Records for processing:
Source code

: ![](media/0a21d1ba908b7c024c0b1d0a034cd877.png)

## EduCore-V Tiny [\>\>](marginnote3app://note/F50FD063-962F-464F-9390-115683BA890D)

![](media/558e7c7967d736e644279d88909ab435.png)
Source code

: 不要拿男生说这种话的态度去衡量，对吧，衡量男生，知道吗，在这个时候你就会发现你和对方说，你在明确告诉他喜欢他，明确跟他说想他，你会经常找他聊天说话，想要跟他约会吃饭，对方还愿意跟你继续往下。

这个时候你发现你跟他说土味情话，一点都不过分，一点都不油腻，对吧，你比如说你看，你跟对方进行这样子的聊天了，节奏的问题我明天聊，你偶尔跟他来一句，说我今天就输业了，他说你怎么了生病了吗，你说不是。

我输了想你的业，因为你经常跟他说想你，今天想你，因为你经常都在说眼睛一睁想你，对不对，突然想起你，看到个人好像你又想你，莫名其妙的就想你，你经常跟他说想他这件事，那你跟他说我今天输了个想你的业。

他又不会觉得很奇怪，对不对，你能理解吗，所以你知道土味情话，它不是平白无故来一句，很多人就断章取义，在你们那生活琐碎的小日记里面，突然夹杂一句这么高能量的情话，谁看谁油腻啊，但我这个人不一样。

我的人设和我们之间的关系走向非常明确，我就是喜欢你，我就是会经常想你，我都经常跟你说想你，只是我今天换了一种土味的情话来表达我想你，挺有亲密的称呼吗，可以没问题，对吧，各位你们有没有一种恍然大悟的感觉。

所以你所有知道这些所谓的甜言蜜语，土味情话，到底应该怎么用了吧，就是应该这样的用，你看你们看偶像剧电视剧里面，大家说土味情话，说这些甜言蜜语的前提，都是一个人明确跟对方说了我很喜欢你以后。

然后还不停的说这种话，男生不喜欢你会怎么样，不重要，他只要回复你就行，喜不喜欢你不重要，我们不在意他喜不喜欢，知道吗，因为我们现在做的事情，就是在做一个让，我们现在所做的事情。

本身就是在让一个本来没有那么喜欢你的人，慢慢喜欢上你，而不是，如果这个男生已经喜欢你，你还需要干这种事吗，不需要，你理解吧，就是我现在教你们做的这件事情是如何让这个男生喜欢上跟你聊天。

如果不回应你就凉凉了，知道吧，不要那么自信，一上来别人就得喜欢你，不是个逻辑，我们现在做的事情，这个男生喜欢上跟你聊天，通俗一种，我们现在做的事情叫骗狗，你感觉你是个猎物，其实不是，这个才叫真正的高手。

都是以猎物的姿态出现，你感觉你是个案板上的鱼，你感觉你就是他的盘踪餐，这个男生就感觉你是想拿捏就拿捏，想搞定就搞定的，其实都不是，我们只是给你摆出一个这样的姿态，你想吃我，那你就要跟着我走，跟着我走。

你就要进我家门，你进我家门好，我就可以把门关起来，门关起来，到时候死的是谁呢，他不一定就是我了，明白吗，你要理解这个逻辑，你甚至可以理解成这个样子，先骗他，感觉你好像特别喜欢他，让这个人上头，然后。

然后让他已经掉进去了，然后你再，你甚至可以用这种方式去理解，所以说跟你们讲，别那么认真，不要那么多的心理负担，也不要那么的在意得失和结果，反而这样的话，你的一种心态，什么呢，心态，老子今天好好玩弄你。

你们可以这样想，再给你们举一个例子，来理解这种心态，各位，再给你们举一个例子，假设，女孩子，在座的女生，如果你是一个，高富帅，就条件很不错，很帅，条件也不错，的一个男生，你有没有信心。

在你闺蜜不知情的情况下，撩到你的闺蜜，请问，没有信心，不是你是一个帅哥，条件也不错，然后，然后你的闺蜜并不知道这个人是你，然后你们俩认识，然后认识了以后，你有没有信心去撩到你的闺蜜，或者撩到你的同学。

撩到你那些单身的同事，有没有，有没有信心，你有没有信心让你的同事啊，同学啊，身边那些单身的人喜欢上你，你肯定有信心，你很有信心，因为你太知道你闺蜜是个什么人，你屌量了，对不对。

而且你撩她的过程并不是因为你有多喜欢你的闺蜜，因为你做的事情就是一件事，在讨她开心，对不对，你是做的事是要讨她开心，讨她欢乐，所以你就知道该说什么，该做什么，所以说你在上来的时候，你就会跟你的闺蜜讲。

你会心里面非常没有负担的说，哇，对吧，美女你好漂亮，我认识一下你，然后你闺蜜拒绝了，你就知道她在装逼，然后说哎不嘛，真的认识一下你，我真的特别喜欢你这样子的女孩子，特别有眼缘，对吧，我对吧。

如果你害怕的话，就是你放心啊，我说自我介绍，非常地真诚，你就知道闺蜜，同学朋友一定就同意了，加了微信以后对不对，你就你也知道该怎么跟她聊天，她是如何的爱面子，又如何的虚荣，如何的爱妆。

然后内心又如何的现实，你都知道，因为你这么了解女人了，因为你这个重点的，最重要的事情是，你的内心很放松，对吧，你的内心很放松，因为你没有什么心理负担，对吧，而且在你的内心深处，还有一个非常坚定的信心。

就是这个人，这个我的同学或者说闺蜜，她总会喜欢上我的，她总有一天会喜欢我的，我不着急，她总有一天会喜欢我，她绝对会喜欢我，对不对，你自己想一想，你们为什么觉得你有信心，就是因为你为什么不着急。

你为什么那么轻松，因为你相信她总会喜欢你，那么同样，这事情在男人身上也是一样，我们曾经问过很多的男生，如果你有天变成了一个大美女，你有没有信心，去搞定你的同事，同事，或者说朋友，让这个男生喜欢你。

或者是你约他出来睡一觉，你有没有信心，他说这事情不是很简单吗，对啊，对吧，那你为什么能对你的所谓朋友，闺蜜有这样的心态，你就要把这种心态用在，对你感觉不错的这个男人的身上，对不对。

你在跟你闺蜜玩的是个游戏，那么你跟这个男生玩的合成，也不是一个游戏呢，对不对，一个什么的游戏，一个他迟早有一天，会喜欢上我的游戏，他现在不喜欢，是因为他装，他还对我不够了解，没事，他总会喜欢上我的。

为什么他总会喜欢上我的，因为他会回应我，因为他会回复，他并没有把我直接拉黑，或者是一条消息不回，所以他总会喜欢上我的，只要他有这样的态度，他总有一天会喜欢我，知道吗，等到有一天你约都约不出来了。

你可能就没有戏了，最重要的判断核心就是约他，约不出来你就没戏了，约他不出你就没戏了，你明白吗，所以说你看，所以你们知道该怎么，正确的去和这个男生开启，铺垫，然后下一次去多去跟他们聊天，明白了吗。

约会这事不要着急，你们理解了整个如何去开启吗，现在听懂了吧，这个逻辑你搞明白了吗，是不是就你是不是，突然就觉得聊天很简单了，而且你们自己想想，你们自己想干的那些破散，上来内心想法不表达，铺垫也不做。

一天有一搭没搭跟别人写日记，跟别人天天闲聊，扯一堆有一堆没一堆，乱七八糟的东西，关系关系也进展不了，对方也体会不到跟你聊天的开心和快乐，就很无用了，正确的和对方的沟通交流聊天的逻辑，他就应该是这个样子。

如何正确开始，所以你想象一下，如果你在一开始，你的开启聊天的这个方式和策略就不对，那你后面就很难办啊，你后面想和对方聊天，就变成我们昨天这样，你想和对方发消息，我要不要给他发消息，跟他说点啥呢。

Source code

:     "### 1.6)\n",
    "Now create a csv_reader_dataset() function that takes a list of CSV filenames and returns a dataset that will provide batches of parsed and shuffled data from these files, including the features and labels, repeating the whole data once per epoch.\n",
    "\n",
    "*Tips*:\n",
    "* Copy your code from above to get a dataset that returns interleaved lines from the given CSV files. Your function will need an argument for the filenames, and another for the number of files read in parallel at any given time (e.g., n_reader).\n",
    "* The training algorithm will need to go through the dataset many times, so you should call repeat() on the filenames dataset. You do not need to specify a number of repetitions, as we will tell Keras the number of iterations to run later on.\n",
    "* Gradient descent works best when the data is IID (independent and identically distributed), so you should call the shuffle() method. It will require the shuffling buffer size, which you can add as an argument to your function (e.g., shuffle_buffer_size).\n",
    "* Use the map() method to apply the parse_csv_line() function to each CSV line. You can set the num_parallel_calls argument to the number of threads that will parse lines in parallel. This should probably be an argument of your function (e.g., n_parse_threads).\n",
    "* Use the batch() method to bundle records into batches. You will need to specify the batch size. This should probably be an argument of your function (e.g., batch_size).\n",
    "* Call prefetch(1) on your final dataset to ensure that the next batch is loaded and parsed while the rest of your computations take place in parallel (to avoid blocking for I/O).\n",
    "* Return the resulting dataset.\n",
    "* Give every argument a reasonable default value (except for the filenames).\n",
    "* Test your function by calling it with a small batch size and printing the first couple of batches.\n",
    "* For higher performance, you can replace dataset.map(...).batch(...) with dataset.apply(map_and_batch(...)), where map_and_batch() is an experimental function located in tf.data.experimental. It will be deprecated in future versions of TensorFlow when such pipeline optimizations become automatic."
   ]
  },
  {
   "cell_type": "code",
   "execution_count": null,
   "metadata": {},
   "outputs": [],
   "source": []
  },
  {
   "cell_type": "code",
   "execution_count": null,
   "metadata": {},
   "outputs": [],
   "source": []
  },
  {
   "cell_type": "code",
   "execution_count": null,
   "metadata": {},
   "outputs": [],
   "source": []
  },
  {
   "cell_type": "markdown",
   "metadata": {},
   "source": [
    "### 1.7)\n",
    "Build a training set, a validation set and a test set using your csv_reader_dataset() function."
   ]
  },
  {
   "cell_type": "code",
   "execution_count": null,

Assignment: Lay out the lines from the very first one through the line containing "然后内心又如何的现实，你都知", both included, as a Markdown table. Use the columns No. and Line, give each non-blank line its own row, and leave out blank lines.

Written answer:
| No. | Line |
|---|---|
| 1 | Source code |
| 2 | : ![](media/0a21d1ba908b7c024c0b1d0a034cd877.png) |
| 3 | ## EduCore-V Tiny [\>\>](marginnote3app://note/F50FD063-962F-464F-9390-115683BA890D) |
| 4 | ![](media/558e7c7967d736e644279d88909ab435.png) |
| 5 | Source code |
| 6 | : 不要拿男生说这种话的态度去衡量，对吧，衡量男生，知道吗，在这个时候你就会发现你和对方说，你在明确告诉他喜欢他，明确跟他说想他，你会经常找他聊天说话，想要跟他约会吃饭，对方还愿意跟你继续往下。 |
| 7 | 这个时候你发现你跟他说土味情话，一点都不过分，一点都不油腻，对吧，你比如说你看，你跟对方进行这样子的聊天了，节奏的问题我明天聊，你偶尔跟他来一句，说我今天就输业了，他说你怎么了生病了吗，你说不是。 |
| 8 | 我输了想你的业，因为你经常跟他说想你，今天想你，因为你经常都在说眼睛一睁想你，对不对，突然想起你，看到个人好像你又想你，莫名其妙的就想你，你经常跟他说想他这件事，那你跟他说我今天输了个想你的业。 |
| 9 | 他又不会觉得很奇怪，对不对，你能理解吗，所以你知道土味情话，它不是平白无故来一句，很多人就断章取义，在你们那生活琐碎的小日记里面，突然夹杂一句这么高能量的情话，谁看谁油腻啊，但我这个人不一样。 |
| 10 | 我的人设和我们之间的关系走向非常明确，我就是喜欢你，我就是会经常想你，我都经常跟你说想你，只是我今天换了一种土味的情话来表达我想你，挺有亲密的称呼吗，可以没问题，对吧，各位你们有没有一种恍然大悟的感觉。 |
| 11 | 所以你所有知道这些所谓的甜言蜜语，土味情话，到底应该怎么用了吧，就是应该这样的用，你看你们看偶像剧电视剧里面，大家说土味情话，说这些甜言蜜语的前提，都是一个人明确跟对方说了我很喜欢你以后。 |
| 12 | 然后还不停的说这种话，男生不喜欢你会怎么样，不重要，他只要回复你就行，喜不喜欢你不重要，我们不在意他喜不喜欢，知道吗，因为我们现在做的事情，就是在做一个让，我们现在所做的事情。 |
| 13 | 本身就是在让一个本来没有那么喜欢你的人，慢慢喜欢上你，而不是，如果这个男生已经喜欢你，你还需要干这种事吗，不需要，你理解吧，就是我现在教你们做的这件事情是如何让这个男生喜欢上跟你聊天。 |
| 14 | 如果不回应你就凉凉了，知道吧，不要那么自信，一上来别人就得喜欢你，不是个逻辑，我们现在做的事情，这个男生喜欢上跟你聊天，通俗一种，我们现在做的事情叫骗狗，你感觉你是个猎物，其实不是，这个才叫真正的高手。 |
| 15 | 都是以猎物的姿态出现，你感觉你是个案板上的鱼，你感觉你就是他的盘踪餐，这个男生就感觉你是想拿捏就拿捏，想搞定就搞定的，其实都不是，我们只是给你摆出一个这样的姿态，你想吃我，那你就要跟着我走，跟着我走。 |
| 16 | 你就要进我家门，你进我家门好，我就可以把门关起来，门关起来，到时候死的是谁呢，他不一定就是我了，明白吗，你要理解这个逻辑，你甚至可以理解成这个样子，先骗他，感觉你好像特别喜欢他，让这个人上头，然后。 |
| 17 | 然后让他已经掉进去了，然后你再，你甚至可以用这种方式去理解，所以说跟你们讲，别那么认真，不要那么多的心理负担，也不要那么的在意得失和结果，反而这样的话，你的一种心态，什么呢，心态，老子今天好好玩弄你。 |
| 18 | 你们可以这样想，再给你们举一个例子，来理解这种心态，各位，再给你们举一个例子，假设，女孩子，在座的女生，如果你是一个，高富帅，就条件很不错，很帅，条件也不错，的一个男生，你有没有信心。 |
| 19 | 在你闺蜜不知情的情况下，撩到你的闺蜜，请问，没有信心，不是你是一个帅哥，条件也不错，然后，然后你的闺蜜并不知道这个人是你，然后你们俩认识，然后认识了以后，你有没有信心去撩到你的闺蜜，或者撩到你的同学。 |
| 20 | 撩到你那些单身的同事，有没有，有没有信心，你有没有信心让你的同事啊，同学啊，身边那些单身的人喜欢上你，你肯定有信心，你很有信心，因为你太知道你闺蜜是个什么人，你屌量了，对不对。 |
| 21 | 而且你撩她的过程并不是因为你有多喜欢你的闺蜜，因为你做的事情就是一件事，在讨她开心，对不对，你是做的事是要讨她开心，讨她欢乐，所以你就知道该说什么，该做什么，所以说你在上来的时候，你就会跟你的闺蜜讲。 |
| 22 | 你会心里面非常没有负担的说，哇，对吧，美女你好漂亮，我认识一下你，然后你闺蜜拒绝了，你就知道她在装逼，然后说哎不嘛，真的认识一下你，我真的特别喜欢你这样子的女孩子，特别有眼缘，对吧，我对吧。 |
| 23 | 如果你害怕的话，就是你放心啊，我说自我介绍，非常地真诚，你就知道闺蜜，同学朋友一定就同意了，加了微信以后对不对，你就你也知道该怎么跟她聊天，她是如何的爱面子，又如何的虚荣，如何的爱妆。 |
| 24 | 然后内心又如何的现实，你都知道，因为你这么了解女人了，因为你这个重点的，最重要的事情是，你的内心很放松，对吧，你的内心很放松，因为你没有什么心理负担，对吧，而且在你的内心深处，还有一个非常坚定的信心。 |